Когда после того я заехала к Кузнецову, он с изумлением вытаращил на меня глаза: «Как? Вы все-таки заявили банку? Да вы погибли! Теперь уж банк не пропустит ни одной сделки. Я Вас предостерегал! С Вас потребуют полное погашение. Что Вы наделали? Нет. Вы погибли окончательно. Не вижу ни малейшего спасения для Вас!» Предоставляю судить, что я переживала, хотя слушала его совершенно спокойно. Я, кажется, теперь достигла дна всей щавровской эпопеи. Мне мерещился бунт в Щаврах, когда узнают, что купчие отложены до лета, до приезда оценщиков. Представляла себе и дальнейшее: досрочное погашение, потеря не части, а всего капитала, одни проценты съедят. Полное разорение и Тети с Оленькой. Но как ни взвинчивала я себя всеми этими картинками, в глубине души я не допускала такой катастрофы, такой жестокости банка. Все еще верилось в милость Божью к нам.
Я пошла к Иверской, на что-то надеялась и была на вид настолько спокойной, что тетя Люба и Давыдовская даже не подозревали, что я переживаю. Прошло два дня праздников. Накануне рокового дня, вечером, я заехала поблизости к Л. М. Савелову. Его я не застала дома и посидела с его женой в их чудесном особняке в Трубниковом переулке. Случайно я стала перелистывать лежавшую перед собой книгу. Оказалось «Русские портреты» княгини Щербатовой. Книга, красиво изданная, меня очень заинтересовала. Савелова объяснила, что автор этого серьезного труда восемнадцатилетняя красивая, поразительно талантливая дочь князя Н. С. Щербатова, директора Исторического Музея.
– Он же член правления Московского банка?
– Да.
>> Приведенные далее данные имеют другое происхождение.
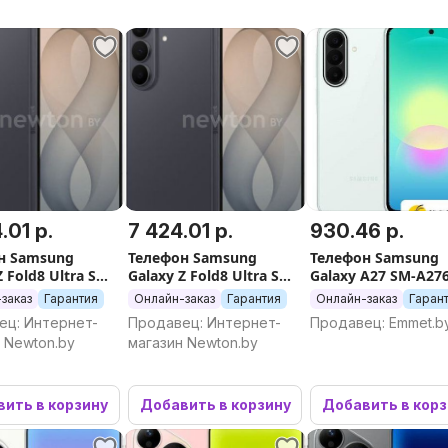
.01 р.
7 424.01 р.
930.46 р.
н Samsung
Телефон Samsung
Телефон Samsung
Z Fold8 Ultra SM-
Galaxy Z Fold8 Ultra SM-
Galaxy A27 SM-A27
6GB/1TB (серый)
F976B 12GB/512GB
6GB/128GB (зелен
заказ
Гарантия
Онлайн-заказ
Гарантия
Онлайн-заказ
Гаран
(серый)
ец: Интернет-
Продавец: Интернет-
Продавец: Emmet.b
 Newton.by
магазин Newton.by
ить в корзину
Добавить в корзину
Добавить в кор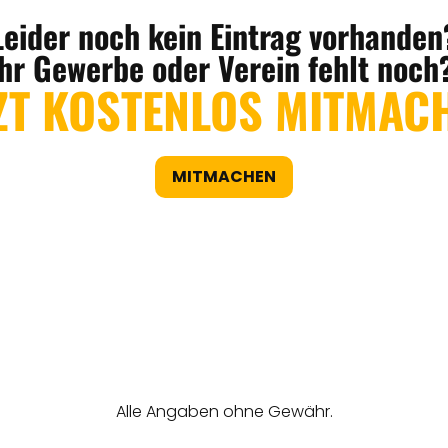
Leider noch kein Eintrag vorhanden
Ihr Gewerbe oder Verein fehlt noch
ZT KOSTENLOS MITMAC
MITMACHEN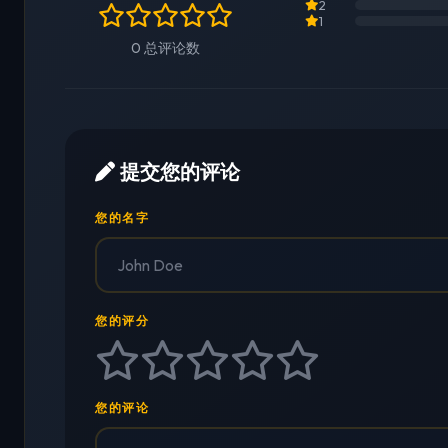
2
1
0 总评论数
提交您的评论
您的名字
您的评分
您的评论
Вся семья Щербатовых – наши большие друзья.
Савелова стала рассказывать о поездке Леонида Михайловича с княжной в Египет в прошлом году (он недавно прислал мне свою брошюру, красиво изданную иллюстрированную с эпиграфом «Я помню чудное мгновение»).
«Вот совпадение, – подумала я только, – будь Леонид Михайлович в Москве, он бы помог мне, а теперь…». Я не решилась сообщить о своем затруднении его жене, я ее слишком мало знала. Мне осталось только купить два тома княгини Щербатовой, оставившей свое сочинение на комиссии Савелову. Накануне краха и разорения я еще смела покупать книги! Так я и ушла от Савеловой, но, когда я хотела сесть в санки извозчика, стоявшего у крыльца, чтобы доехать к тетушке на Арбат, я с трудом ввалилась в эти санки: у меня отнимались ноги. Еще с большим трудом добралась я ползком по лестнице наверх к тетушке и поторопилась лечь, не понимая, что со мной случилось. Уж не калекой ли я еще останусь одновременно с нищетой? Приятная перспектива! Действительно, на другое утро я совсем не могла встать, к ужасу тети Любы, которая думала, что меня хватил паралич. С темной зари я обдумывала ужас моего положения, а между тем по легкомыслию, я все время отвлекалась от серьезности того, что предстояло в семь часов вечера, и возвращалась к заинтересовавшей меня книге Щербатовой. Мне уже хотелось скорее, в Губаревке, набрать десятка два подобных описаний портретов и послать княжне в дополнение ее коллекции. Мысли упорно и, надо сказать, точно вопреки мне самой, все возвращались к этой книге, к ее автору, к ее отцу. Затем само собой, как вдруг явилась потребность написать этому отцу автора княжны. Я зажгла свечу, темно было в сумраке ноябрьского утра. В церквах уже звонили к ранней обедне. Я набросала то, что бы я сказала ему:
«Сударь! Вчера вечером я видела у Савеловых великолепную книгу княгини Марии Николаевны. И главное, меня изумило, что ее создательница так молода. Как только мои тревоги улягутся, я пошлю госпоже Вашей дочери целую серию описаний портретов моих предков – Бистромов, Розен, Столыпиных, Всеволжских и т. д.
К большому сожалению, я не застала дома Леонида Михайловича: он наверняка попросил бы Вас не добивать бедного члена его Генеалогического общества и умерить свирепость г-на Цветкова и прочих, которые ждут меня сегодня вечером в оценочной комиссии».[237]
Е. Мас. – С.Перечла. Почему бы и не послать?